Par le passé, j’ai déjà chroniqué ici ce guitariste. Le virtuose suédois Yngwie Malmsteen, après des productions précédentes, « Blue Lightning » (2019) et « World on fire » (2016) d’inégales qualités, revient avec un nouvel album, sobrement intitulé « (Si vis Pacem) Parabellum« , au dessin de pochette totalement raté. Il nous livre ici une oeuvre qui, si elle contient comme d’habitude des morceaux de musique classique, cette fois écrits par lui-même, ne m’est pas apparu comme un grand disque du génie nordique. Je m’explique.

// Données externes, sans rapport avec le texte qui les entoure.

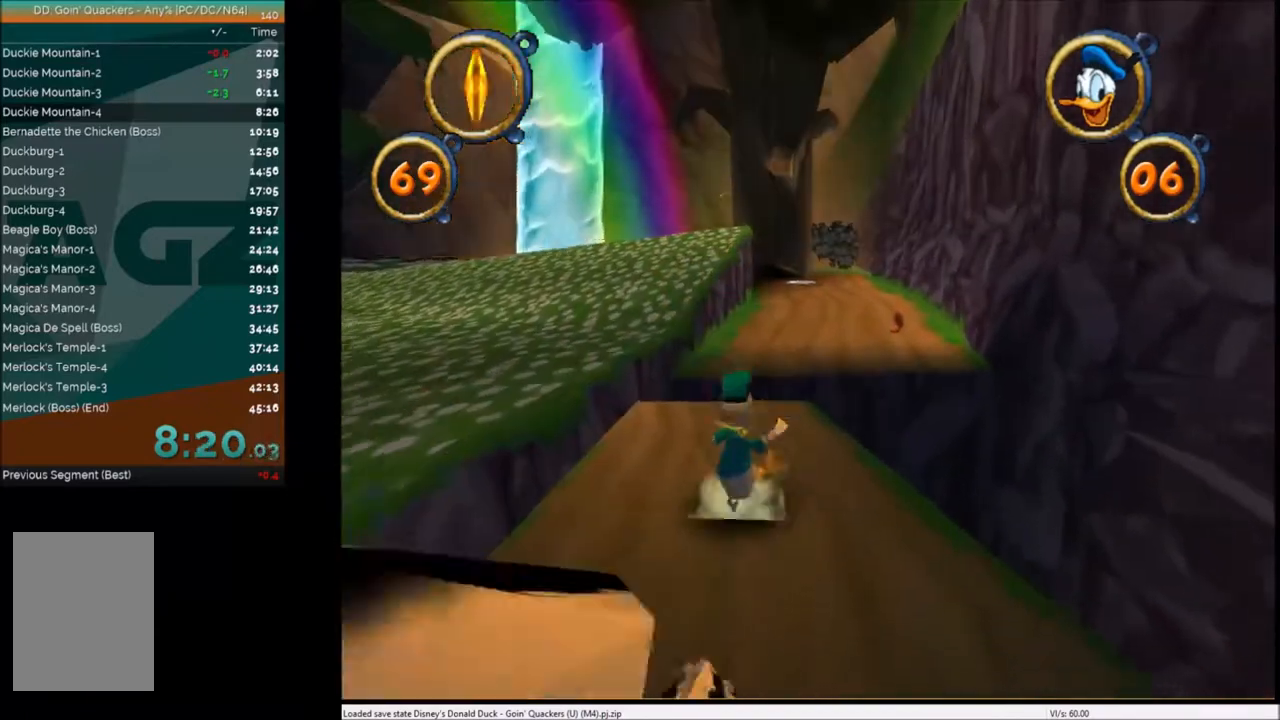
{"keys": ["up", "x"], "events": [[400, "x", "down"]]}
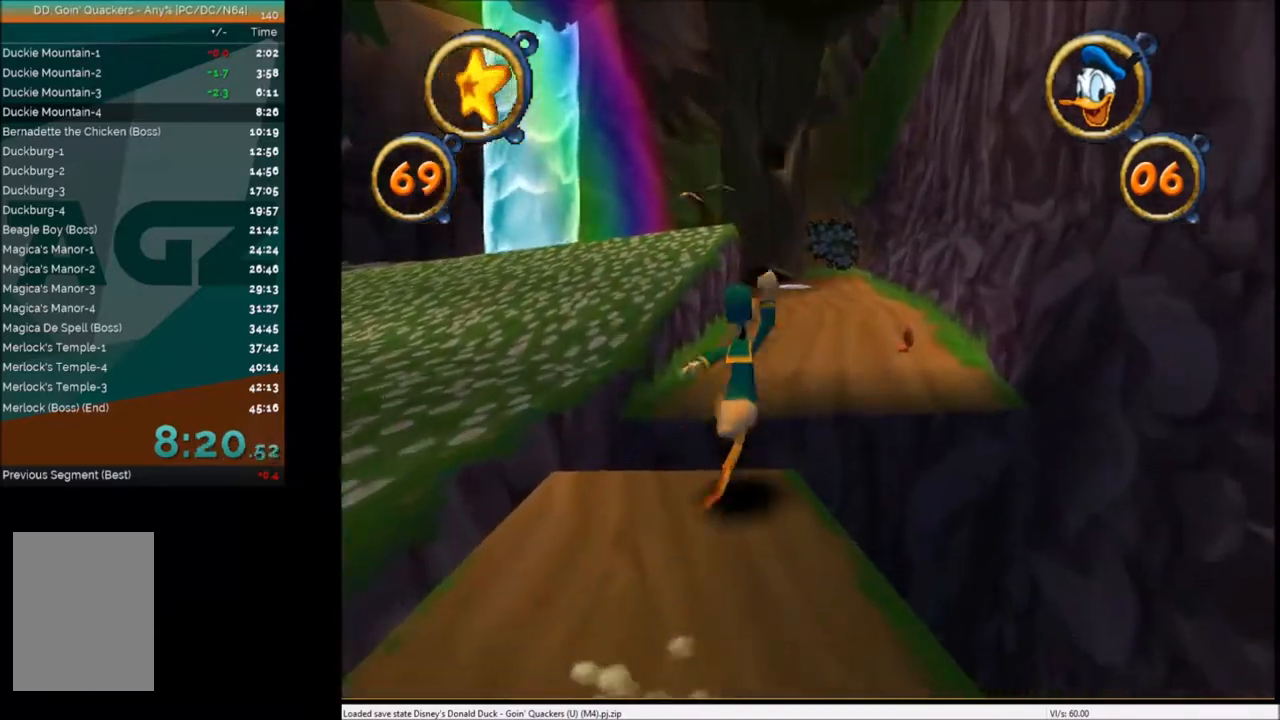
{"keys": ["up"], "events": [[33, "x", "up"], [200, "left", "down"], [233, "left", "up"]]}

Depuis 1984 et la sortie de son premier disque « Yngwie.J Malmsteen », avec une pochette représentant une guitare prise dans un feu, je l’ai découvert et apprécié dans les albums suivants comme « Rising Force », puis « Trilogy », « Odyssey », qui révélaient un instrumentiste surdoué, rapide, capable de jouer des oeuvres de compositeurs classiques à la guitare électrique (notamment Bach, Paganini, Vivaldi), j’avais vu évoluer ce musicien génial au fil des albums. Son caractère ombrageux, mégalo, parfois tyrannique avec ses musiciens, sur scène comme en studio, ont très vite fait de le cataloguer comme un personnage compliqué, difficile à gérer. Mais n’est-ce pas une firme de destin des génies, dans le cas qui nous occupe, dans le hard-rock ? Ritchie Blackmore (Deep Purple, Rainbow), ou encore Tony Iommi (Black Sabbath), voire Michael Schenker (MSG), ont eu le même genre de réputation.

Pour en revenir au suédois qui nous occupe ici, ses derniers disques étant inégaux en qualité, chaque nouvel album reste néanmoins un événement dans la sphère du Hard-rock. Je ne savais pas à quoi m’attendre avec sa dernière production musicale, « Parabellum« .

Force est de constater que ce disque  qu’il produit et dont il a écrit tous les morceaux, contient quelques pépites mais beaucoup de choses restent sans trop de saveur, la faute sans doute à deux éléments que sont le manque de réelles inspirations, l’autre que si effectivement, il sait depuis toujours adapter de fort belle manière les morceaux de musique classique, là aussi cela devient pour l’auditeur une non surprise, car sa dextérité est souvent accompagnée voire couverte par un son énorme de basse-batterie. Ça gâche le propos.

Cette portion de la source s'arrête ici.